Obama administration takes step to reform Medicare payments

The Obama administration on Wednesday rolled out a regulation to shift Medicare payments to reward quality health outcomes and implement the “doc fix” legislation passed by Congress last year. 

{mosads}The doc fix legislation ended a system of a yearly scramble to avert cuts to doctors under Medicare and put in place a new system to make Medicare payments reward quality health outcomes for patients, as opposed to simply the number of tests and procedures provided. 

The proposed regulation issued Wednesday is a step toward implementing that new system. 

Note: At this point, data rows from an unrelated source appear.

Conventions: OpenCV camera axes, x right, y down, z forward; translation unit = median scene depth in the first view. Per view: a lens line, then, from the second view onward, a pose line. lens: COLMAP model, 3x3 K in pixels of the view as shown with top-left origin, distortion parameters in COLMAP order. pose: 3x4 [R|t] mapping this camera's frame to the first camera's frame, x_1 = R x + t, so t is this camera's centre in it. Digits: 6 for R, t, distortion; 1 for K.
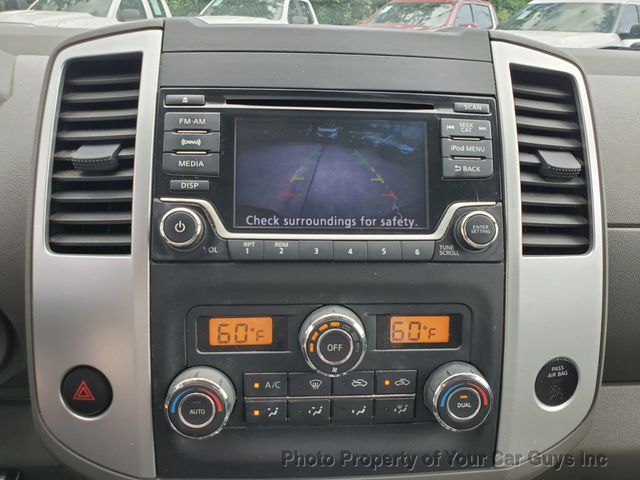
lens RADIAL K [[498.7, 0, 321.1], [0, 498.7, 241.1], [0, 0, 1]] dist [0.009450, 0.004732]
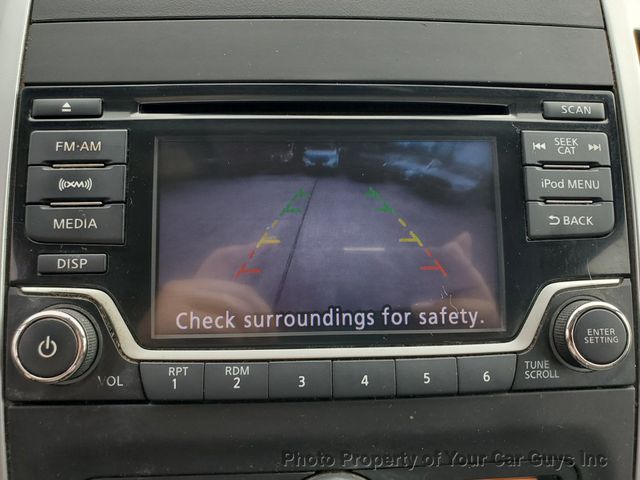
lens RADIAL K [[567.4, 0, 319.7], [0, 567.4, 276.0], [0, 0, 1]] dist [-0.192396, 0.334677]
pose [[0.999630, -0.013897, -0.023398, 0.024639], [0.014820, 0.999099, 0.039758, -0.112677], [0.022825, -0.040090, 0.998935, 0.373678]]
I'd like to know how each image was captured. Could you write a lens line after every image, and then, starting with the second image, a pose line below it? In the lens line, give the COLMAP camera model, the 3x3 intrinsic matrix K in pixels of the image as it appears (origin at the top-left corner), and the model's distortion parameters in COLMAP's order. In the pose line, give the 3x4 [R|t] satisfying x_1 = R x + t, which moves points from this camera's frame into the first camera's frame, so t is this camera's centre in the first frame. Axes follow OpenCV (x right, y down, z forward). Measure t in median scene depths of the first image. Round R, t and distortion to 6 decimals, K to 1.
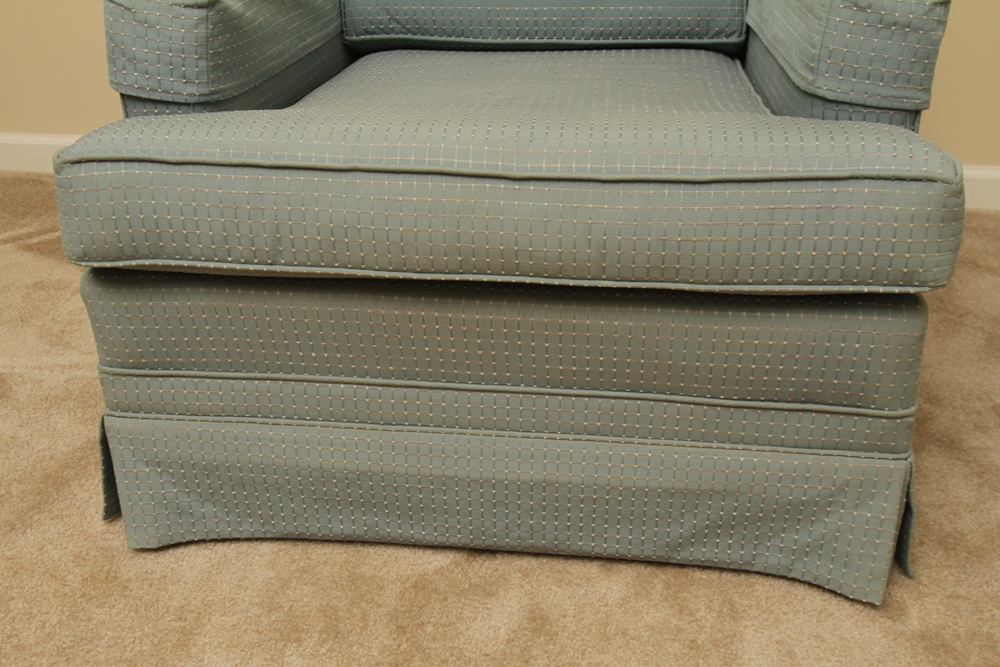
lens RADIAL K [[1073.6, 0, 491.6], [0, 1073.6, 341.1], [0, 0, 1]] dist [-0.045900, 0.000000]
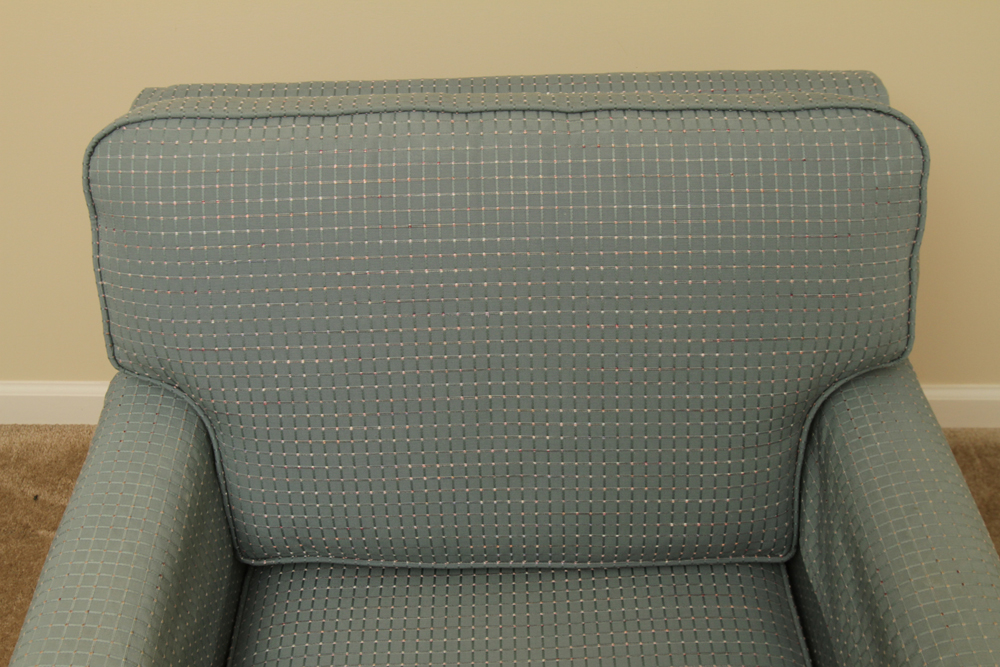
lens RADIAL K [[1217.4, 0, 493.2], [0, 1217.4, 339.2], [0, 0, 1]] dist [-0.038865, 0.000000]
pose [[0.990759, -0.090244, 0.101255, -0.054213], [0.063258, 0.967810, 0.243604, -0.851441], [-0.119979, -0.234947, 0.964575, 0.331825]]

“The legislation Congress passed a little over a year ago was a milestone in our efforts to advance a health care system that rewards better care, smarter spending, and healthier people,” Health and Human Services (HHS) Secretary Sylvia Burwell. “We have more work to do, but we are committed to implementing this important legislation and creating a health care system that works better for doctors, patients, and taxpayers alike.”

The rule announced Wednesday gives doctors a choice of two paths, both of which seek to pay them in part based on how well they treat patients. 

The first path, called the Merit-Based Incentive Payment System (MIPS), would increase or decrease payments up to 4 percent in the first year based on how well doctors meet benchmarks on quality, use of electronic health records and cost. 

The second path, known as advanced alternative payment models, would go even further in shifting toward rewarding quality.

It uses paths that have already put in motion by the Affordable Care Act, such as Accountable Care Organizations, where groups of doctors come together to share in Medicare’s savings if they reduce costs and meet quality goals. 

The rule is part of the administration’s larger effort to shift payment towards quality over quantity. It reached the goal of tying 30 percent of payments to quality this year.  

Officials said they will be listening to a wide variety of additional input before finalizing the rules. 

HHS released a whiteboard video to help explain the new system on Wednesday. 

“Instead of payments that encourage assembly-line style of care, this program helps doctors focus on quality and the one thing that matters most — whether patients are getting healthier,” the video states. 

Animated figures help act out the concepts. 

“These kind of smarter payments give doctors more freedom to practice medicine the best way they know how,” the video adds. “And they take people off the assembly line and put them in the center of their care. It’s a key part of our strategy to make our health care system work better for everyone.”